First of all, let me say up front that these are my opinions and I am sure I will get attacked for them such as they are. Secondly, please read this with an open mind and think about the things I talk about here before you openly attack me.
So, last week the internet was set on fire by the mother that went down to the riots and basically had a ‘Come to Jesus Meeting’ with her son in front of the press, other rioters, God, and everybody. She was and still is being hailed a hero. I have to admit, I am one of those in that camp. Let me explain why before you get the matches and gasoline out to set me a blaze. First of all, her son is 16, he clearly should know better than to be in that mess, let alone wearing a mask and picking up a brick to throw at the cops. Secondly, if you have seen any interview she has given and let me tell you she has been everywhere! She said she saw her son on TV with a brick in his hand and she ‘lost it’. And thirdly and most telling to me, she said she did not want her son to become a Freddie Grey. So, she went down there, got his attention, and removed him from a situation that could have ended his life in more than one way. If that had been my only son, I would have most likely done the same exact thing! The first thing I thought when I saw the videos of her was that is what parenting looks like! I know that is what it looked like in my day had I done something like her son did.
These days, we do not teach our kids important things anymore. Things such as sportsmanship and losing gracefully because we no longer score our kids athletic games because we are afraid of hurting someone’s feelings if they happen to lose the game. I was a cheerleader for flag football when I was in elementary school, back when we actually kept score. If our team lost we had to still go out on the field and shake hands and say good game. Yeah it sucks when you lose, no one likes it. It also makes you work harder to win next time. We had cheer competitions at the end of the season,where all the cheer leading teams worked on two routines to perform. Let me tell you, we worked our butts off perfecting those! The first year I did this, we lost. We were not even in the top 5. Yeah that hurt and yeah I cried, but I also worked harder in the off season and all during the next year and the result was we won that next year because we worked harder. Because losing sucks.
We also have parents who want to be their kids’ friends and not the parent. I am sorry but this rarely works. You need to discipline your kid if they do wrong, not be their friend. I am not saying that the discipline needs to be physical such as spanking or what not, it just needs to be done. What ever works for you and your kid. Here is my issue within this area, I hate it when people come down on someone because they still believe in spanking. Here is the thing, the kids are different and it might work for you to talk to little Johnny about what he did wrong and he may never do that again. Good for you. That may not work for someone else and their kid. It is not fair to criticize parents for how they decide to discipline their kid. Now if it is over the top and that kid constantly has bruises and such then yeah that is something else, but because you see a mom spank her kid who is throwing a fit in the grocery store parking lot does not mean that you need to call the authorities on that mom. You have no idea what that mom’s life is like or what the situation is other than what you saw. Back to being your kid’s friend. You can be your kid’s friend when they grow up and realize what you went through with them, but for the time being please be a parent.

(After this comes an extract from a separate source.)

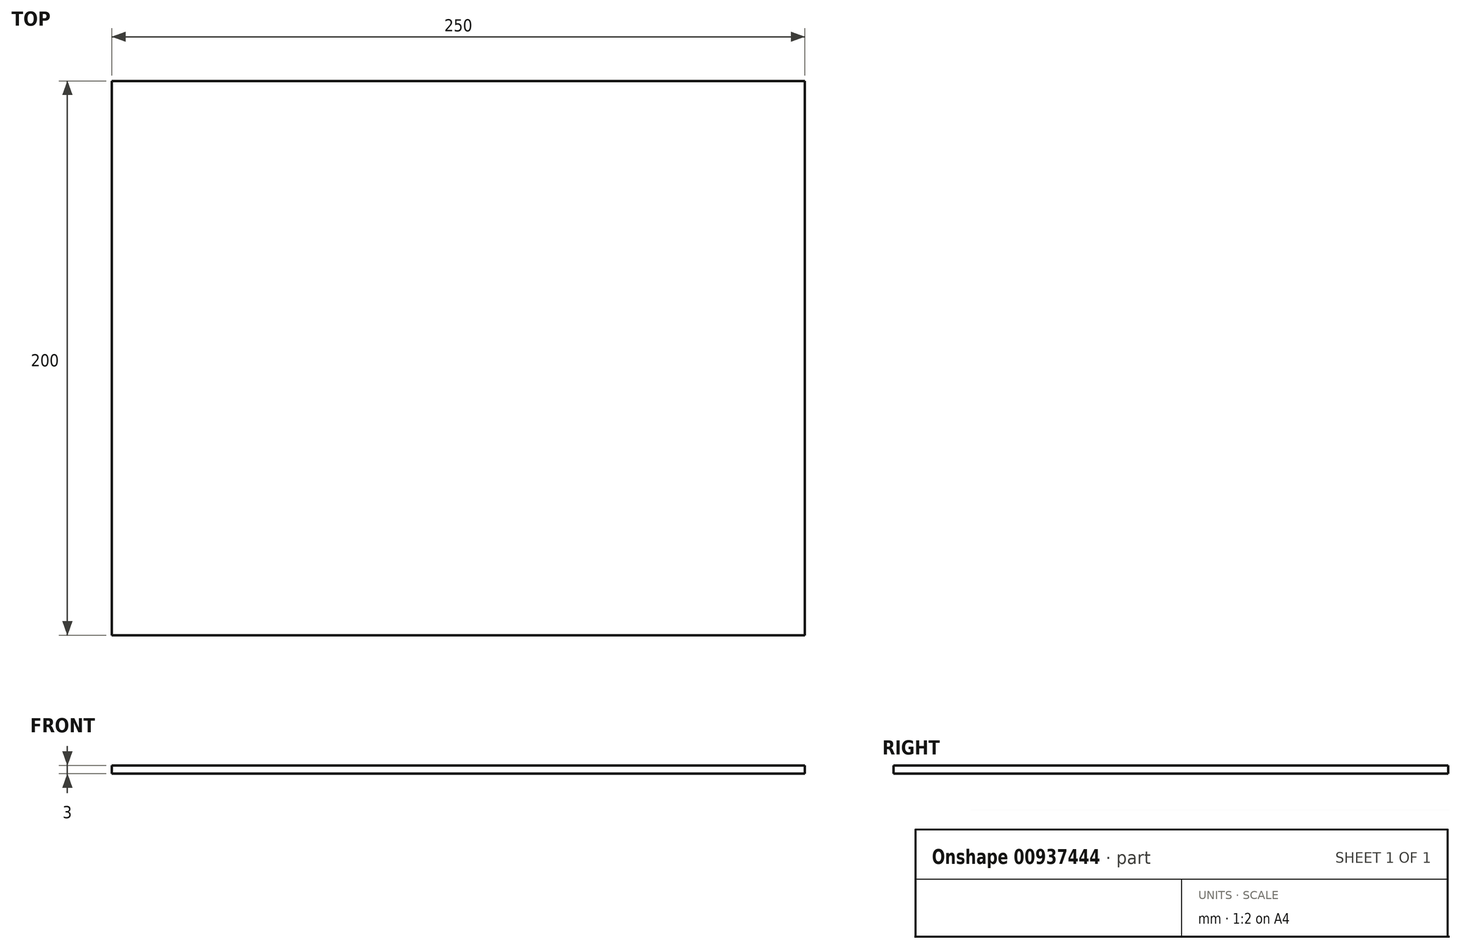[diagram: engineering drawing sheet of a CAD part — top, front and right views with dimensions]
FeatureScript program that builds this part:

I am not sure about you, but when I go to a public place like a restaurant or even the WIC office and I see kids running wild around the parents are busy talking or with their faces in their phones, I sometimes want to ask them what is wrong with you? Do you not see your kid running wild in a place where they should be sitting or even playing quietly? Yeah, I have kids before you ask. I have a son that is 20 and a daughter that is 17 and now a 1 year old. So before you start saying, you have no idea what you are talking about, yeah I do. My kids were never allowed to run wild someplace unless it was a park. In fact, I have had people stop by our table when out to eat complimenting me on my kids’ behavior and in one case this elderly gentleman gave both my kids a dollar each for behaving! He said to me, it is rare to see kids so well behaved, thank you. I was honestly shocked and very pleased! So, I know it can be done. Parents have to put down the phones and other electronics first and watch their kids. I am not by any means a perfect parent. I don’t think that there is such a thing. We all have our trials and issues.
Entitlement. This gets me every single time. Kids these days think they are entitled to everything without working for it. That is what makes brats and bullies. When parents do everything for their kids, their kids feel like they don’t have to do anything. We are sending a whole generation of people into the world who have no clue how to do anything for themselves. Mom and dad always did it. Gotta find a job? No problem mom will fill out the application or write the resume and go to the job interview with you. I have a friend who is a head hunter for a major company and he tells me stories of applicants who come to interviews with their moms. Mom actually sits in and will answer questions! To me that is so sad. In the job arena is where the no score thing will come back to bite us in the butt because not everyone will get a job, so how will that kid handle it? He can’t he has no idea how to handle not getting what he wants.
This is only the tip of the ice burg but my own little pride and joy is calling me so I gotta run and be a parent!